Eccoci piano piano in cammino verso la normalità. I bimbi vanno a scuola ed all’asilo, il refettorio viene preparato perché i piccoli possano tornare a mangiare insieme, le piscine riempite.

Ma come usciamo da questa battaglia? Un po’ malconci. I lettini vuoti di Yvenson e Davidson ci ricordano che nulla di questi bimbi è nelle nostre mani né la loro felicità né il loro Destino e questo ci rimanda alla certezza che chi compie la nostra umanità è qualcosa che sta fuori, che viene prima, che è accaduta e che accade.

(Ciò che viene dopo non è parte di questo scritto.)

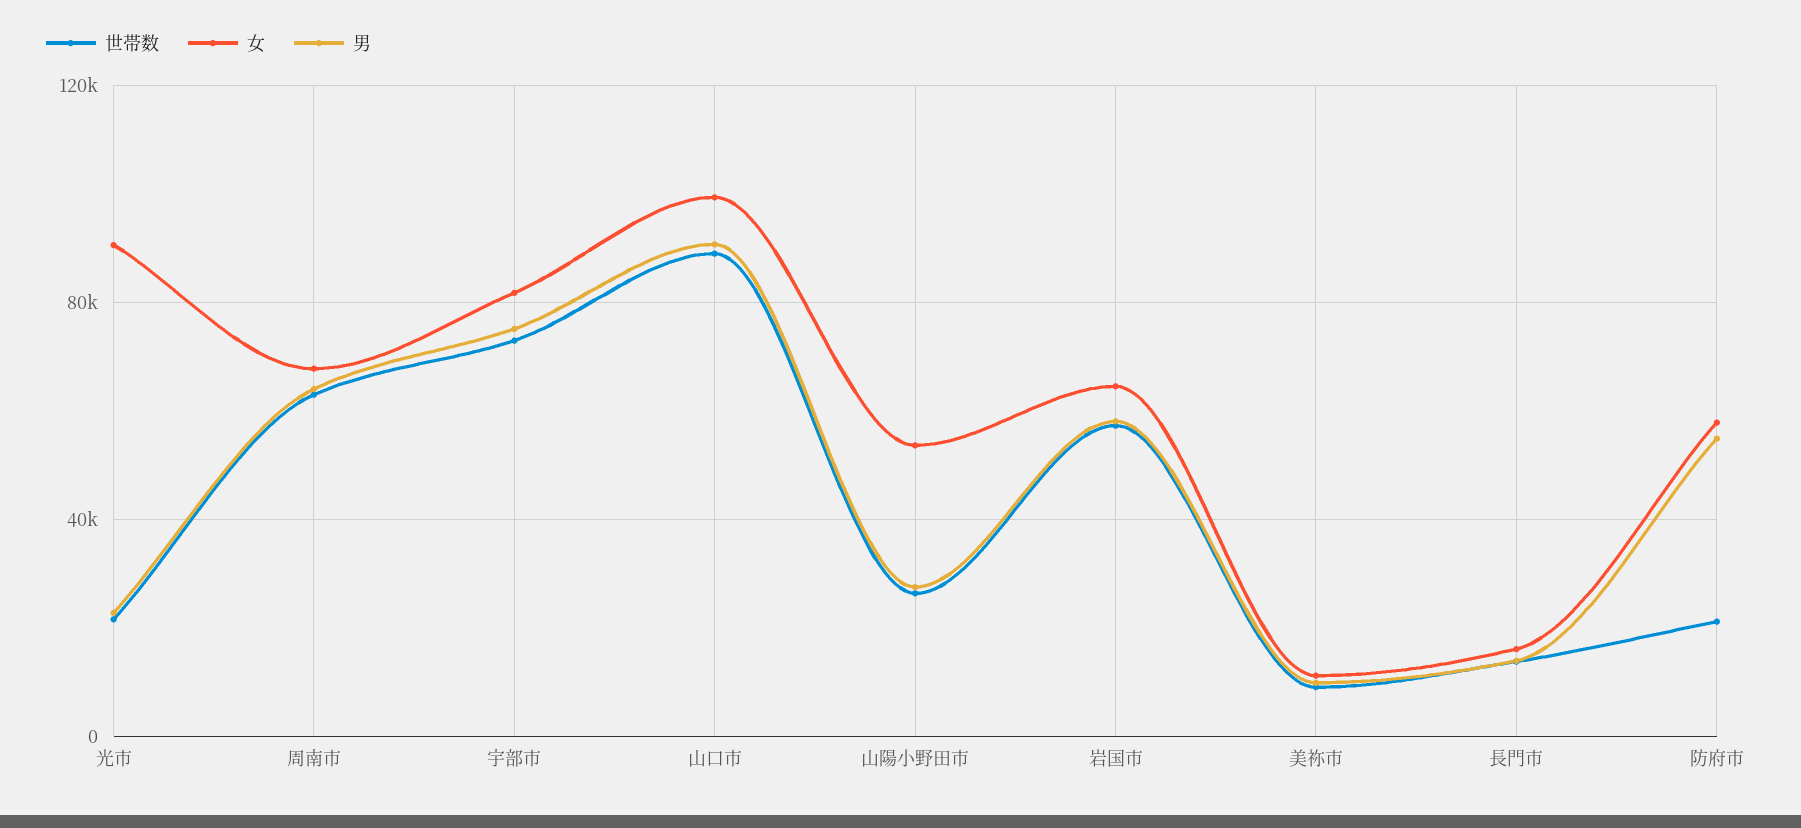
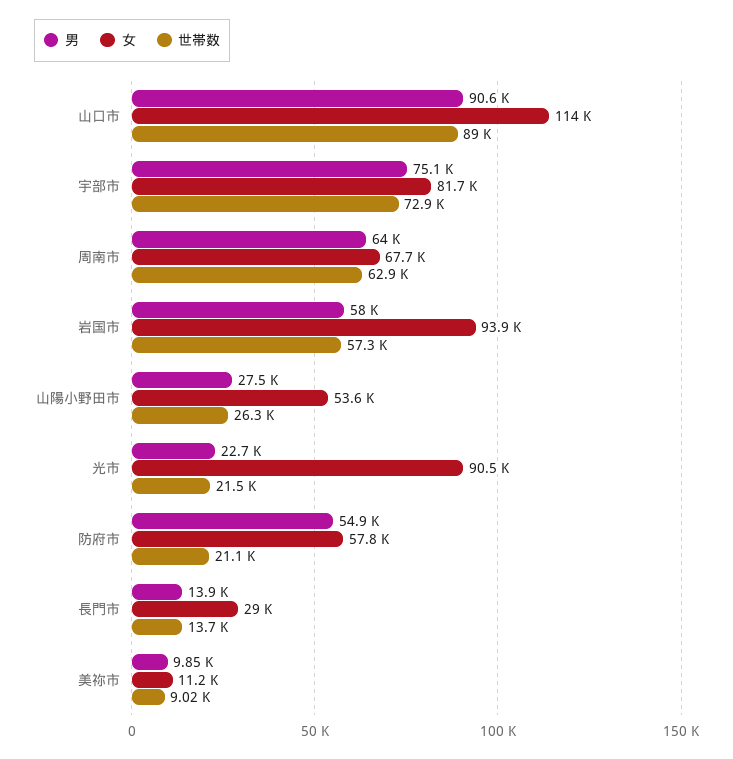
女, 山口市: 100000 -> 114000
女, 岩国市: 65000 -> 93900
女, 長門市: 15000 -> 29000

“La vita è vocazione. E vocazione è compiere una missione, svolgere un compito, che Dio determina per ognuno attraverso le circostanze banali, quotidiane, di istante in istante, che Egli permette noi abbiamo ad attraversare”ci siamo appena risentiti dire ed io leggendo ieri pomeriggio queste parole che gli amici mi hanno fatto subito arrivare ho proprio riletto questi giorni, ho rivisto gli attimi vissuti scorrere, le corse, la paura, il silenzio e tutto era parte di una vocazione, di una missione, di un compito. Vocazione per me, ma vocazione per Yvenson e Davidson che questo compito l’hanno portato a termine in silenzio, nella notte.

Allora vivendo la vita come vocazione tutto ha un senso, tutto ha un posto, tutto ha uno scopo: il dolore non è spazzato via, resta, ma appartiene alla vocazione, a ciò a cui si è chiamati e la conferma.

Ed il cammino continua… più certo che mai.